* [Sumber]:
↓↓↓
Ilustrasi. Reka: SB.ID

Oleh Antonius Benny Susetyo

MOHAMMAD HATTA, salah satu proklamator Indonesia, mengemukakan dua asumsi penting yang mendukung prinsip kedaulatan rakyat.

Pertama, rakyat tidak hanya berdaulat tetapi juga bertanggung jawab atas kedaulatan yang dipegangnya. Kedua, tidak mungkin rakyat yang berdaulat kehilangan kedaulatannya.

Dengan kata lain, Hatta mengacu pada pengalaman sejarah untuk menunjukkan bahwa lembaga-lembaga demokrasi pada dasarnya berjalan dengan waktu yang lama serta stabil.

Dalam opini ini, kita akan menganalisis asumsi-asumsi tersebut dan relevansinya dalam konteks kekinian, serta menekankan pentingnya sistem demokrasi yang memenuhi syarat-syarat tertentu untuk keberlanjutannya, yaitu pemerintahan berdasarkan hukum dan terwujudnya kesejahteraan dan keadilan rakyat.
↑↑↑
* [Tugas]: Tulis kembali bagian teks tentang kedaulatan rakyat antara "MOHAMMAD HATTA, salah" dan "lama serta stabil.", termasuk kedua batas itu, dan ganti setiap "rakyat" dengan "warga".

* [Data Hasil Ekstraksi]:
↓↓↓
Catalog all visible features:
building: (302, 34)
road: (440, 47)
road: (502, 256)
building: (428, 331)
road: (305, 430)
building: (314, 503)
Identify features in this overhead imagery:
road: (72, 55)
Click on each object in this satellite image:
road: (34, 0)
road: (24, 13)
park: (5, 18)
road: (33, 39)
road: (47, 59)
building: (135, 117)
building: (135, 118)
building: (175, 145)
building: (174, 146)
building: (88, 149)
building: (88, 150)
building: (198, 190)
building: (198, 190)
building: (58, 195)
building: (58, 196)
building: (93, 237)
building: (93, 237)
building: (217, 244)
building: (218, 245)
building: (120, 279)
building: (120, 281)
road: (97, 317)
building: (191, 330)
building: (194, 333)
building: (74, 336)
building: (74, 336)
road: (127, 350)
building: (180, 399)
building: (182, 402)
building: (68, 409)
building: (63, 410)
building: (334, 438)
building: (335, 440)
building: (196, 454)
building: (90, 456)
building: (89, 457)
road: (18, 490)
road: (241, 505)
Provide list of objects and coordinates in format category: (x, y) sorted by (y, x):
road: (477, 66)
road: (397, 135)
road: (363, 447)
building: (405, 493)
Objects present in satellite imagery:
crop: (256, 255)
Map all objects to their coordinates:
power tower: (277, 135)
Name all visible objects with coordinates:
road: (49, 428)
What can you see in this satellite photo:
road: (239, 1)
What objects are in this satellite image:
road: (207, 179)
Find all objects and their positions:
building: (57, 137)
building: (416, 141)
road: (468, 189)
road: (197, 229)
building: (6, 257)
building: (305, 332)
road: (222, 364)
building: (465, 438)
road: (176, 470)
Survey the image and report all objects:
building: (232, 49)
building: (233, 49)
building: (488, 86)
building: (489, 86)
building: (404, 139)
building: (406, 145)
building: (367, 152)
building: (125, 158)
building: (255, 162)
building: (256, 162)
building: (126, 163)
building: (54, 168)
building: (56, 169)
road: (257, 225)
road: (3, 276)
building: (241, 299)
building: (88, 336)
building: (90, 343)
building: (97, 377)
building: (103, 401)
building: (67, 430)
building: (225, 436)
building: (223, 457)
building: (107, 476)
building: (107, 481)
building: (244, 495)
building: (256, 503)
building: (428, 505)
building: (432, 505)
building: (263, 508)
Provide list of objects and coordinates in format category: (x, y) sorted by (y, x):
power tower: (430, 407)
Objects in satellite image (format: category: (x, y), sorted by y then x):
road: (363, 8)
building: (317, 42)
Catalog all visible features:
↑↑↑
* [Pembahasan Jawaban]:
MOHAMMAD HATTA, salah satu proklamator Indonesia, mengemukakan dua asumsi penting yang mendukung prinsip kedaulatan warga.

Pertama, warga tidak hanya berdaulat tetapi juga bertanggung jawab atas kedaulatan yang dipegangnya. Kedua, tidak mungkin warga yang berdaulat kehilangan kedaulatannya.

Dengan kata lain, Hatta mengacu pada pengalaman sejarah untuk menunjukkan bahwa lembaga-lembaga demokrasi pada dasarnya berjalan dengan waktu yang lama serta stabil.